Intel wifi typically works without issues. I've had problems with MediaTek wifi on Linux sporadically vanishing and not coming to life after a reboot. I've seen reports that, on dual boot machines, Windows puts the MediaTek card in a state that basically hides it from Linux the next time the user boots into it.

@peterdrake @mrcompletely I'll add that I had that "MediaTek wifi card vanishes on reboot" problem on an Asus laptop that wasn't dual boot.

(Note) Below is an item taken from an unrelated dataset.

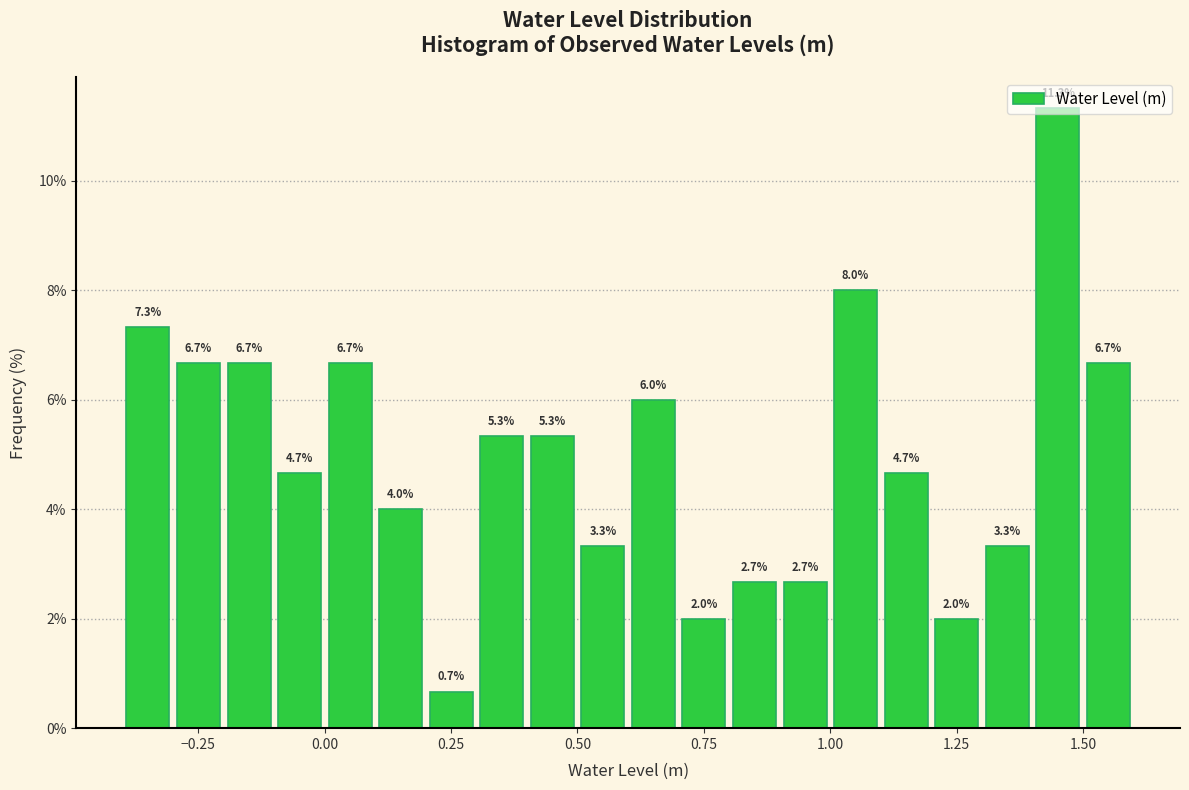

Around what value on the x-axis is the tallest bar? Give the approximate position of its centre, as read against the axis.

1.45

@peterdrake Interesting. I haven't had the restart hang thing in ages. I run a lot of versions on a lot of old and new machines and am pretty happy with it. The transition from X11 to Wayland was rough but by now seems to work pretty well. With Unity, I assume you mean the game engine? I haven't checked this, but I bet you that it tries to do the Unix thing and send the bug report using sendmail, which by default is not installed. Configuring that is far from easy.

@JensHannemann Yes, the game engine. It's probably going to be my most-commonly-run app (other than a web browser) over the next year. Your guess on the bug reporter sounds reasonable. I don't know why it keeps crashing.

I have no idea how to fix the power and wifi bugs, which are nondeterministic.

On MacOS, this stuff just worked out of the box.

@peterdrake Yep, that's why I ended up using Macs as my main machines. I can always run VMs. Parallels is pretty good. Even on ARM Macs, the ARM versions of Ubuntu, Debian, and Windows are very nice. I don't miss x86 at all.

@peterdrake Case in point, I teach a wireless communication class this semester, using GNU Radio for software-defined radio. The MacPorts version of GNU Radio Companion has a bug that turns the canvas black, but only on ARM Macs. Running a Ubuntu or Debian VM using Parallels works perfectly, and the SDR I use has a sample rate of 20 MHz, so it's pretty taxing on the CPU and USB. No buffer over- or underruns whatsoever. Same on a student's MacBook Air using VMWare.